The U.S. Army Tank-Automotive Research, Development and Engineering Center (TARDEC) and Lockheed Martin have just unveiled a series of fully autonomous convoys that can operate in urban environments. The Autonomous Mobility Appliqué System (AMAS) is an integration of low-cost sensors and control systems that allow tactical vehicles to perform autonomous operations.
A press report from Lockhead Martin states:
The AMAS program intends to demonstrate the system across eight vehicle types. AMAS does not interfere with drivers who choose to operate their vehicle manually. It adds a sensing and control function that alerts users and so they can rapidly react to safety threats. Many of the algorithms on AMAS also control Lockheed Martin’s Squad Mission Support System unmanned ground vehicle, which was recently used by soldiers in Afghanistan.
The unmanned Squad Mission Support System (SMSS) has already been deemed a massive success in Afghanistan. Four SMSS vehicles were sent to Afghanistan in 2012, and successfully aided ground troops in a variety of tactical resupply and logistics missions.
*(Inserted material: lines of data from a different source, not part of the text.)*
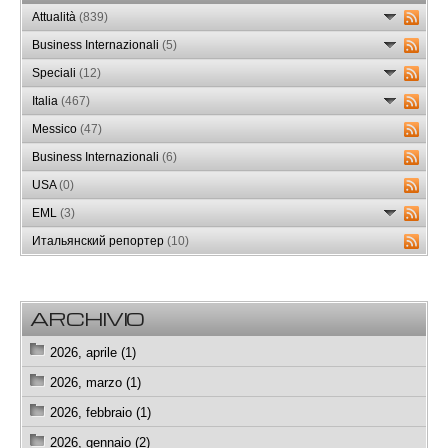
Attualità
(839)
Business Internazionali
(5)
Speciali
(12)
Italia
(467)
Messico
(47)
Business Internazionali
(6)
USA
(0)
EML
(3)
Итальянский репортер
(10)
ARCHIVIO
2026, aprile (1)
2026, marzo (1)
2026, febbraio (1)
2026, gennaio (2)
Following SMSS’s success, a push for a range of fully autonomous vehicles lead to a demonstration earlier this month at Fort Hood, Texas, which marked the completion of the AMAS program’s Capabilities Advancement Demonstration (CAD). The test involved unmanned vehicles navigating through a series of simulated urban environments such as intersections, oncoming traffic, pedestrians, and passing vehicles.
During the CAD demonstration, the AMAS kit – which involved high performance LIDAR sensors and GPS receivers – was integrated onto the Army’s M915 trucks and a Palletized Loading System vehicle. Both passed the demonstration successfully, offering the possibility of a complete removal of humans from vehicles during in the near future.